Tol Proudfoot is huge, outsized, in the tradition of the mythic. The 300–pound farmer, personally imposing and unkempt, is also the most graceful of presences, reserved and gallant toward his tiny wife, the 90–pound schoolteacher.
Their contrasts are humorous, of course, and recall the tall tales of rural Americana. In the novella Watch with Me, we are given a story of such depth, breadth, and importance it earns being listed as one of the most important short stories written in the American language during the 20th century.
PUBLISHERS WEEKLY
Lumbering, likable, easygoing Kentucky farmer Ptolemy (``Tol'') Proudfoot, who weighs around 300 pounds, might at first seem an unlikely match for dainty, neat, tiny, prim schoolteacher Minnie Quinch, but their marriage in 1908, after a courtship begun at a cake auction, thrives through mutual adjustments, small discoveries and abiding love. Berry ( What Are People For? ), noted essayist, poet, novelist and Kentucky farmer, infuses these seven quietly moving stories--set in Port William, Ky., the small town that Berry has visited so often before in his fiction--with sly humor.
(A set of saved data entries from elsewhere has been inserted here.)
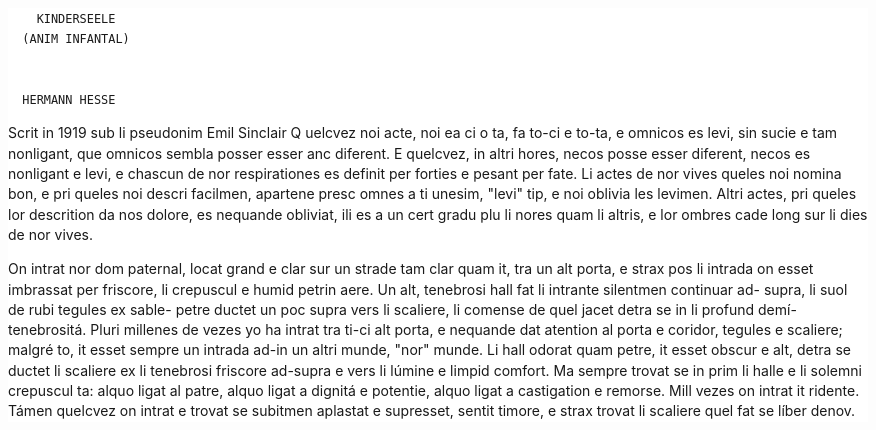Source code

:         KINDERSEELE
      (ANIM INFANTAL)


      HERMANN HESSE


Scrit in 1919 sub li pseudonim
Emil Sinclair
Q
        uelcvez noi acte, noi ea ci o ta, fa
        to-ci e to-ta, e omnicos es levi, sin
        sucie e tam nonligant, que
        omnicos sembla posser esser anc
diferent. E quelcvez, in altri hores, necos
posse esser diferent, necos es nonligant e
levi, e chascun de nor respirationes es
definit per forties e pesant per fate. Li
actes de nor vives queles noi nomina bon,
e pri queles noi descri facilmen, apartene
presc omnes a ti unesim, "levi" tip, e noi
oblivia les levimen. Altri actes, pri queles
lor descrition da nos dolore, es nequande
obliviat, ili es a un cert gradu plu li nores
quam li altris, e lor ombres cade long sur
li dies de nor vives.



On intrat nor dom paternal, locat grand e
clar sur un strade tam clar quam it, tra un
alt porta, e strax pos li intrada on esset
imbrassat per friscore, li crepuscul e
humid petrin aere. Un alt, tenebrosi hall
fat li intrante silentmen continuar ad-
supra, li suol de rubi tegules ex sable-
petre ductet un poc supra vers li scaliere,
li comense de quel jacet detra se in li
profund demí-tenebrositá. Pluri millenes
de vezes yo ha intrat tra ti-ci alt porta, e
nequande dat atention al porta e coridor,
tegules e scaliere; malgré to, it esset
sempre un intrada ad-in un altri munde,
"nor" munde. Li hall odorat quam petre, it
esset obscur e alt, detra se ductet li
scaliere ex li tenebrosi friscore ad-supra e
vers li lúmine e limpid comfort. Ma
sempre trovat se in prim li halle e li
solemni crepuscul ta: alquo ligat al patre,
alquo ligat a dignitá e potentie, alquo ligat
a castigation e remorse. Mill vezes on
intrat it ridente. Támen quelcvez on intrat
e trovat se subitmen aplastat e supresset,
sentit timore, e strax trovat li scaliere quel
fat se líber denov.
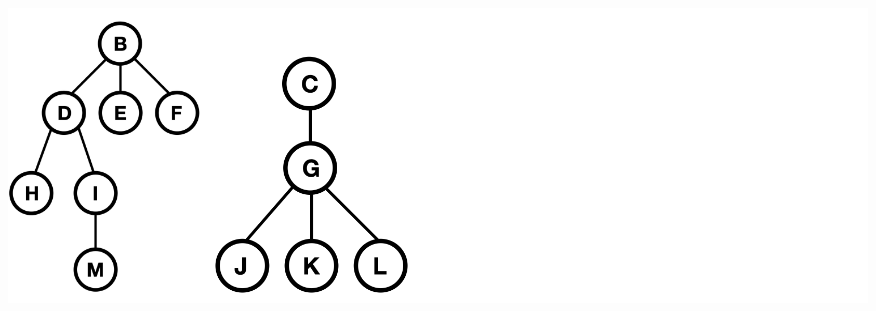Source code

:<img src = "/assets/images/Math/dm/dm_example_20_18.png" width=200> <img src = "/assets/images/Math/dm/dm_example_20_19.png" width=200>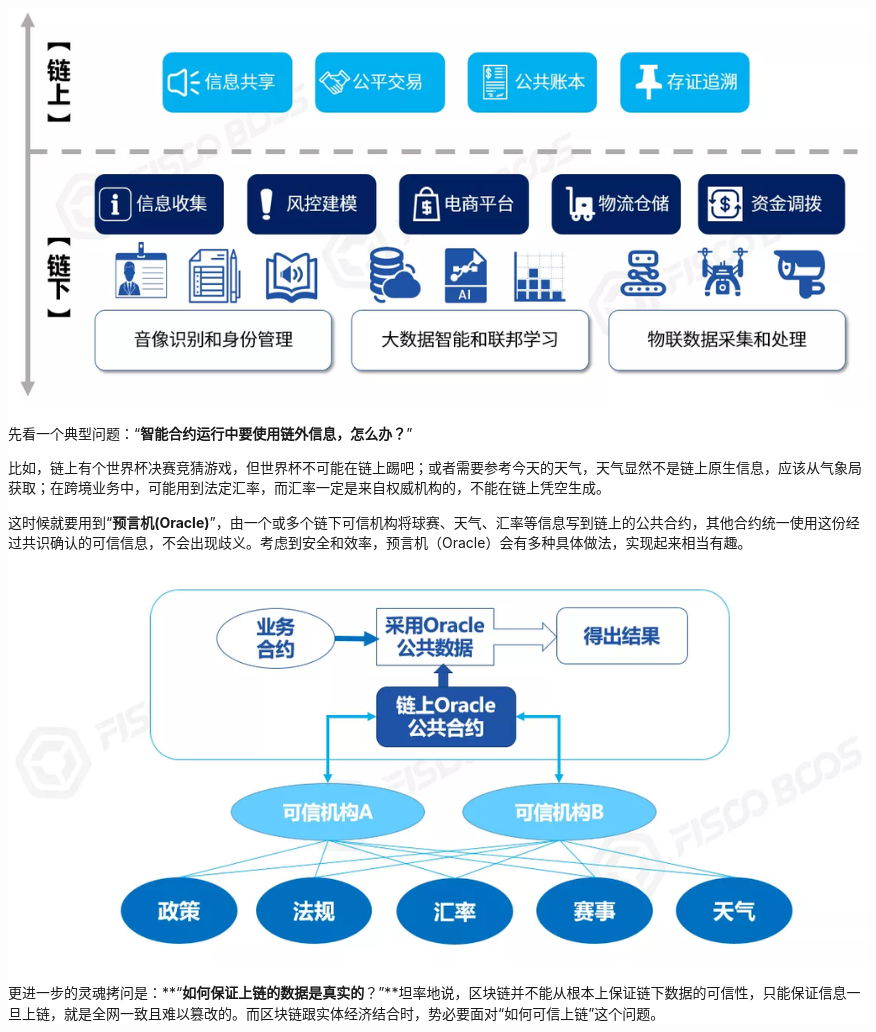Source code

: ![](../../../images/articles/1008/IMG_5024.PNG)

先看一个典型问题：“**智能合约运行中要使用链外信息，怎么办？**”

比如，链上有个世界杯决赛竞猜游戏，但世界杯不可能在链上踢吧；或者需要参考今天的天气，天气显然不是链上原生信息，应该从气象局获取；在跨境业务中，可能用到法定汇率，而汇率一定是来自权威机构的，不能在链上凭空生成。

这时候就要用到“**预言机(Oracle)**”，由一个或多个链下可信机构将球赛、天气、汇率等信息写到链上的公共合约，其他合约统一使用这份经过共识确认的可信信息，不会出现歧义。考虑到安全和效率，预言机（Oracle）会有多种具体做法，实现起来相当有趣。

![](../../../images/articles/1008/IMG_5025.PNG)

更进一步的灵魂拷问是：**“****如何保证上链的数据是真实的****？”**坦率地说，区块链并不能从根本上保证链下数据的可信性，只能保证信息一旦上链，就是全网一致且难以篡改的。而区块链跟实体经济结合时，势必要面对“如何可信上链”这个问题。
Their deceptively simple plots, following the couple for 33 years, deal with Minnie's sole whiskey binge, the Proudfoots' disastrous ride to a state fair in their new Model A coupe, the town misfit's apparent suicide threat and so forth. With the simplicity of folk tales, these stories beautifully evoke a world where people live in relatively harmony with nature, the land and community, and where neighborliness and human scale still matter. ( Sept.)